= AUFGABE =
Prüfe, ob die Aussagen (a), (b) und (c) mit dem Text über die Weihnachtskrippe übereinstimmen. Antworte jeweils mit Ja oder Nein und zitiere die entscheidenden Worte des Textes wörtlich.
(a) Die Hirten hatten mit Sicherheit Schafe dabei.
(b) Ochs und Esel werden auf eine Stelle bei Jesaja zurückgeführt.
(c) In die Mitte der Krippe gehört Jesus.

= TEXT =
-- -- --

Alle Jahre wieder: Die Weihnachtskrippe

„Alle Jahre wieder“ stellen Familien und Gemeinden Weihnachtskrippen auf. Mit der Heiligen Familie in der Mitte. Mit Ochs und Esel, Hirten und Schafen, Heiligen Drei Königen und ihren Kamelen. Vielleicht ist auch noch eine Scheune dabei, an deren Giebel ein Stern prangt. Was hier zusammenkommt, stammt aus verschiedenen Stellen der Bibel und auch das nicht immer. Trotzdem: Unsere Weihnachtskrippen treffen Richtiges. In die Mitte gehört Jesus und alles andere gehört – dazu. Die Hirten aus dem Lukas-Evangelium, die eilends kamen und wahrscheinlich keine Schafe dabeihatten. Die „Weisen aus dem Morgenland“ aus unserem heutigen Predigttext. Ochs und Esel aus Jesaja 1,3: „Ein Ochse kennt seinen Besitzer und ein Esel die Futterkrippe seines Herrn.“ Und natürlich gehören auch die Schafe zur Krippe und noch viel mehr, denn „die ganze Schöpfung harrt der Erlösung“ (vgl. Römer 8,22). Nicht zuletzt gehören die Menschen, die heute eine Weihnachtskrippe aufstellen, – dazu.

-- -- --

= DATENSÄTZE =

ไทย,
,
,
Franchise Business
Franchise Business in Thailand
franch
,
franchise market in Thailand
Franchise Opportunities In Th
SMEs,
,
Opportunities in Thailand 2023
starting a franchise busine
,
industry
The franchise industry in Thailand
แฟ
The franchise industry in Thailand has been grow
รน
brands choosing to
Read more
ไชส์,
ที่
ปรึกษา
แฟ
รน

-- -- --

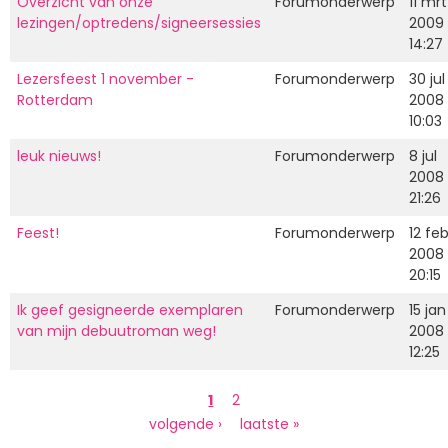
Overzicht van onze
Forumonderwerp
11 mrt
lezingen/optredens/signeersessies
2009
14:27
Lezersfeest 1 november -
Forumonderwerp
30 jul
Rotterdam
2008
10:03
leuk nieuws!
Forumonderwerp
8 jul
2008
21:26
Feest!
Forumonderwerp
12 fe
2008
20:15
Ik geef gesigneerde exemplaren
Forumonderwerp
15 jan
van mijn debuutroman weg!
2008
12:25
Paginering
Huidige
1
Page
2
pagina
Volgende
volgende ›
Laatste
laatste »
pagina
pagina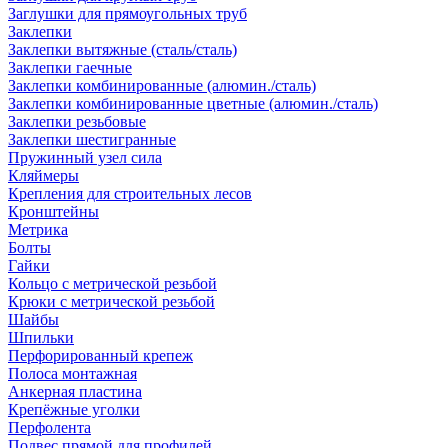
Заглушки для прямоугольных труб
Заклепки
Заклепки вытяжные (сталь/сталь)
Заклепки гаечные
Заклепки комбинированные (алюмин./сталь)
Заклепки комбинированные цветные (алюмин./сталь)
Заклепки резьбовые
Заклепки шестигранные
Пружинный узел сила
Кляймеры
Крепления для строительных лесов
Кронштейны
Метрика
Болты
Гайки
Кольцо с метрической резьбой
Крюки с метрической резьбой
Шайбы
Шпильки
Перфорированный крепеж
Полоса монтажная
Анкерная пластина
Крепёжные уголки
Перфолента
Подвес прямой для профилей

-- -- --

= LÖSUNG =
(a) Nein: „die eilends kamen und wahrscheinlich keine Schafe dabeihatten“
(b) Ja: „Ochs und Esel aus Jesaja 1,3“
(c) Ja: „In die Mitte gehört Jesus“